When I am not working as a mind-body eating coach, I am a health actuary in my spare time. For the last few years, my company has had a fitness challenge. The point of this challenge is to count steps (or convert other fitness activities to the number of steps) so the company can get to a certain number of steps as a firm wide goal. You can join a team or join by yourself and there are prizes for participation offered, from all expense paid trips to gift cards. This activity has always bothered me and this year I decided to speak up. So this morning, I sent the organizers this letter.
Hi John and Sue,
I wanted to respectfully submit a different perspective about the company fitness challenge. Since we are an actuarial firm, has anyone looked at the data surrounding the fitness challenge? How many people participated who were not already regular exercisers? How many new exercisers kept up the exercise after the challenge ended? What is the purpose of the fitness challenge?
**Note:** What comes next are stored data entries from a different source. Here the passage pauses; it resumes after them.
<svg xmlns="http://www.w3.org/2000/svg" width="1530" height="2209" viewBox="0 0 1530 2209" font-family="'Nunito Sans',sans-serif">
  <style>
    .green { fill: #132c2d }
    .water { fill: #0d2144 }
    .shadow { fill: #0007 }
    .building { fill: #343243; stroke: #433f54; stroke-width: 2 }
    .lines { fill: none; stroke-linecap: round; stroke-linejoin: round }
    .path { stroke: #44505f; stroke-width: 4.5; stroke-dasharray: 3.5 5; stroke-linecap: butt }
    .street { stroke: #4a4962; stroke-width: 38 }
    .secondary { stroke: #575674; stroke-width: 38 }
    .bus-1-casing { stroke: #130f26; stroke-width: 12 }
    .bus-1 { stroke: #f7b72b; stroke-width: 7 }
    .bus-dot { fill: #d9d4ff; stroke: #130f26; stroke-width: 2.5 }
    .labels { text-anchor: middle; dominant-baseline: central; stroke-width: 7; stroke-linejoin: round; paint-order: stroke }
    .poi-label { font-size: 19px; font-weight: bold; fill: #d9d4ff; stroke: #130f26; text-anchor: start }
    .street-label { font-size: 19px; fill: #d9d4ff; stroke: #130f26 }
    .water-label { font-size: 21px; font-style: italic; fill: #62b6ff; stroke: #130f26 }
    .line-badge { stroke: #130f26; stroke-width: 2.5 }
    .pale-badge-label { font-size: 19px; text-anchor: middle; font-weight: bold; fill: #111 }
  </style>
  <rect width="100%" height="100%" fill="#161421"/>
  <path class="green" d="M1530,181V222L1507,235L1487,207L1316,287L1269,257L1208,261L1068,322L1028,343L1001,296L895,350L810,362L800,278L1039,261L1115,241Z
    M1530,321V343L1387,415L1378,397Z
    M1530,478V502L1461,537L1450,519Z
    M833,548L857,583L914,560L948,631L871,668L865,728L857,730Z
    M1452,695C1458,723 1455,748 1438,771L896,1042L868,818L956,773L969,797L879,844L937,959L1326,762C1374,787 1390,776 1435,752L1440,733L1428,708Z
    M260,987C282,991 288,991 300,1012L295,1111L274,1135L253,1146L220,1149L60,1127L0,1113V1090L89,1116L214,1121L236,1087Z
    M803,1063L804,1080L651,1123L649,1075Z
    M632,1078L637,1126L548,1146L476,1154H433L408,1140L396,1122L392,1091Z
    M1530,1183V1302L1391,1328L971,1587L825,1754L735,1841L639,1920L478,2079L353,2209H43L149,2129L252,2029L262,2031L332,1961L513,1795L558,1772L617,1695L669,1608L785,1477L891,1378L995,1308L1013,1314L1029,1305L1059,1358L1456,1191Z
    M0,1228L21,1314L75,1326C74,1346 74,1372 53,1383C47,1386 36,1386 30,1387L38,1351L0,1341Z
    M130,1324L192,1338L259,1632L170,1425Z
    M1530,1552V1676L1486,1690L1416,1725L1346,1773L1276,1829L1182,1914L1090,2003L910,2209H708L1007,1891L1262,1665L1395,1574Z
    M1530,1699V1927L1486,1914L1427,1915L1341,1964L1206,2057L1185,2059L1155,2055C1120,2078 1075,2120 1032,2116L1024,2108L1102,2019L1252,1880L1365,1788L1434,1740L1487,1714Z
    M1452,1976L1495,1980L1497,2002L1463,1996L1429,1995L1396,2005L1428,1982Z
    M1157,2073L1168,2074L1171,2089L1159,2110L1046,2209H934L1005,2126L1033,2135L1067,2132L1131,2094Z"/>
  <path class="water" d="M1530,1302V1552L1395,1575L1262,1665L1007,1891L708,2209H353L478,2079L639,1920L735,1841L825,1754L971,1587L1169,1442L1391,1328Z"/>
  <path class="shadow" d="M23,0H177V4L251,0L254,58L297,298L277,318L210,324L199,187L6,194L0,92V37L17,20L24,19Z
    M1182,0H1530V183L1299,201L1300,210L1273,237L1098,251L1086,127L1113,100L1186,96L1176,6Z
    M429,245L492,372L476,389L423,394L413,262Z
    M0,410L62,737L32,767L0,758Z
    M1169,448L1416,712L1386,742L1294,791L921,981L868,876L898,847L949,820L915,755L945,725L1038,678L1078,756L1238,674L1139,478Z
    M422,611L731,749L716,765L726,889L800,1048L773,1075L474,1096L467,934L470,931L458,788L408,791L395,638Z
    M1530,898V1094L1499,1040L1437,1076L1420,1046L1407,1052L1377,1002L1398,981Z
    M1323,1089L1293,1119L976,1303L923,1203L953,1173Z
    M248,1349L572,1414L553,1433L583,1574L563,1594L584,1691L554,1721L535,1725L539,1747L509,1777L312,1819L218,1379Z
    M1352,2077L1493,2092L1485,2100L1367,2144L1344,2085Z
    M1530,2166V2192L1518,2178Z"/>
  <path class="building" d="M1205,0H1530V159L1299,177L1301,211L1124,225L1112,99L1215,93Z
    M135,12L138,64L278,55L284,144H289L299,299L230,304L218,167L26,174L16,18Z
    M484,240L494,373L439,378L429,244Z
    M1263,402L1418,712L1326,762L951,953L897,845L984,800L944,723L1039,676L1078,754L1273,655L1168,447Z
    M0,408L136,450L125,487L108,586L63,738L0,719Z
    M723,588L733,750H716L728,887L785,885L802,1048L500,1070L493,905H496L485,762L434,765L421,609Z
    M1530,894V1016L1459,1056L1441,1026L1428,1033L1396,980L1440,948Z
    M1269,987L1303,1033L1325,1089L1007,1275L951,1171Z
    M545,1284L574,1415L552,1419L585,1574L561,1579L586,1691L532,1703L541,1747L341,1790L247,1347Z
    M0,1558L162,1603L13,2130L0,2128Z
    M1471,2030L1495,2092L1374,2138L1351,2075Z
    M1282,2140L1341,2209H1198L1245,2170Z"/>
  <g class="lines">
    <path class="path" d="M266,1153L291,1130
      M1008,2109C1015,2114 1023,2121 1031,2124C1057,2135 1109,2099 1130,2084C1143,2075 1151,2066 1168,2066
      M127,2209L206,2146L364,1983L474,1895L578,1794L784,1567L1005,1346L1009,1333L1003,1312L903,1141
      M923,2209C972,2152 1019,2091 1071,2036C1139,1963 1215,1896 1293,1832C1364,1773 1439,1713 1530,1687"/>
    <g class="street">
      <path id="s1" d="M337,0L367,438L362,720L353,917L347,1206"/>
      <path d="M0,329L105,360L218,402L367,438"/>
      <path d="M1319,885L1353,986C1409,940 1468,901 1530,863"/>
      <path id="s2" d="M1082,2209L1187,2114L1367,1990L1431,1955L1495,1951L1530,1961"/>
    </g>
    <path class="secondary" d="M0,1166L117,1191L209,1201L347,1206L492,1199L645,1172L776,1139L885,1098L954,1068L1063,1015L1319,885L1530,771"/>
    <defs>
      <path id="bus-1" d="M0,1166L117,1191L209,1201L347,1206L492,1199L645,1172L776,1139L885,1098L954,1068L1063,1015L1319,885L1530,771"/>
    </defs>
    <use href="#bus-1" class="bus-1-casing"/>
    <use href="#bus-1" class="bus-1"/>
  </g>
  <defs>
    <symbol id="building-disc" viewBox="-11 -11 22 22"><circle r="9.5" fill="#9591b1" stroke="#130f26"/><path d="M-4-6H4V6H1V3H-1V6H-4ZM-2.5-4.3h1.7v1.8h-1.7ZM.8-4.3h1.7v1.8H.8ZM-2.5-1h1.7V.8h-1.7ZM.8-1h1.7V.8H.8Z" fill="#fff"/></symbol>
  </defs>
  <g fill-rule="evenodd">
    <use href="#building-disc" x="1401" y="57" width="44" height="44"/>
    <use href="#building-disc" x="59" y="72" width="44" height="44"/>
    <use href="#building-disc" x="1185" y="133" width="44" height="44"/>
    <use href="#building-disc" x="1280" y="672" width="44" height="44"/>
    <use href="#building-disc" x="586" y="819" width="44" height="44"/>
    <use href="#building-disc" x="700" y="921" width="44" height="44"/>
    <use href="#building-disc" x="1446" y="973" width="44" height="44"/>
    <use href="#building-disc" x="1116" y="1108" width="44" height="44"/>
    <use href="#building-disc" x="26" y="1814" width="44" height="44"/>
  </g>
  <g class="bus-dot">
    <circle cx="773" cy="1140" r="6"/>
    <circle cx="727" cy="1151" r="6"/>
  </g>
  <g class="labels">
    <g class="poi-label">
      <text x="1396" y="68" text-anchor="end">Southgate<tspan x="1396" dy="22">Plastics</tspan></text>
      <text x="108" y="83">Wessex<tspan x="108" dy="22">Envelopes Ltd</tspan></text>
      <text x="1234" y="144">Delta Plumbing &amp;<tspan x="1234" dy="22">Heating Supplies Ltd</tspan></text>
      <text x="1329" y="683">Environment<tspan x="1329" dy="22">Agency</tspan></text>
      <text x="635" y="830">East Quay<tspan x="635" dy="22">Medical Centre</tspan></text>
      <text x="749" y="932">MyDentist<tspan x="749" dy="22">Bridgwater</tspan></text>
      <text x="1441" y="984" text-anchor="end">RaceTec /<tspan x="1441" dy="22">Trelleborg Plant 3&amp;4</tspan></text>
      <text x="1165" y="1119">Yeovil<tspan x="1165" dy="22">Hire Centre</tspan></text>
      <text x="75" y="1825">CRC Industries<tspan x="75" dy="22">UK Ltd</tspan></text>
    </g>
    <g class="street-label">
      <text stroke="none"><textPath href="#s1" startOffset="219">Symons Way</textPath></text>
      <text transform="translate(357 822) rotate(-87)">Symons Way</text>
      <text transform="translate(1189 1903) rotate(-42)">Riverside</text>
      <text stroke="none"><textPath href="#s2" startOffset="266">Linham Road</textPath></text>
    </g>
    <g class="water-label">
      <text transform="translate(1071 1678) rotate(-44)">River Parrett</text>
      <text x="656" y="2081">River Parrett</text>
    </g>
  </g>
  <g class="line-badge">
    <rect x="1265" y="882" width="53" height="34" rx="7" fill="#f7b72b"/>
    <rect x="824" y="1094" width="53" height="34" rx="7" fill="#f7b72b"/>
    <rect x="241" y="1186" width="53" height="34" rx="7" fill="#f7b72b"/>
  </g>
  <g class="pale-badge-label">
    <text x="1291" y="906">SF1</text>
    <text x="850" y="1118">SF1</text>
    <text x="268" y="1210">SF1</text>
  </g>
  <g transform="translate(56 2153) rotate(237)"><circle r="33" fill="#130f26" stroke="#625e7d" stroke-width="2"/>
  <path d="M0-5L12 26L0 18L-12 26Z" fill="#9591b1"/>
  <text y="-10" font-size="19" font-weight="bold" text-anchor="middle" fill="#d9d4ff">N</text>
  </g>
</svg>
Is there any data to support that challenges like this actually improve health in the long run?
I ask these questions because in my spare time, when I am not working as a health actuary, I am a coach who helps people unhook from disordered eating and unhealthy relationships with food and body. And while it seems counter intuitive, it can be unhealthy to worry about food and body too much.
Our culture bombards us with health-ism messages non-stop; on tv, in advertising, in books, magazines, and social media. These messages often promote unattainable ideals and cause undue stress and worry about how we move and what we eat.
I get concerned, therefore, when the pressure to move our bodies starts coming from work too.
Our fitness challenge concerns me in the way that it supports ableism (defined as discrimination in favor of able bodied people). How are disabled people or people struggling with health issues supported or benefitted by this challenge? How do you think the employees feel who have no desire to participate but feel pressure from other employees to join in or feel judgment that they are not fit?
You may also have people who become even more obsessed and disordered and living for the numbers on their Fitbit. Movement should be joyful and natural and fun and not mechanical and measured.
If the goal of the challenge is well being, then how can the company encourage its participation without making it ableist and elitist? I remember being at our company Christmas party a few years ago and watching the office marathon runner receive her recognition for walking the most steps and it just felt wrong to be rewarding people for something that they already do and that they love.
Are financial rewards also being given for the person who read the most books in their spare time, volunteered their time or painted the most pictures?
If we are going to have a challenge, I’d rather see one that helps encourage people to get enough sleep, reduce stress, find hobbies they love, try meditating, not eat lunch while working at their desk, or try something new in life. People who love movement can choose movement, but it would be great if people who don’t love movement have other options that also lead to increased well being.
Thank you for allowing me to present an alternate perspective to the challenge. I know many people might enjoy the challenge and the accountability and camaraderie in getting out and moving, but I kindly challenge the committee to find a way to make any corporate wide activity accessible and inclusive to all employees without shaming anyone, encouraging disordered behavior, or rewarding people for doing what comes naturally to them but may not come naturally to others.
Thank you for your time,
What do you think? Does your company have a fitness challenge? Do you wish they didn't? How would you improve it of you have the chance? Can you respectfully submit your suggestions? I'd love to hear your ideas!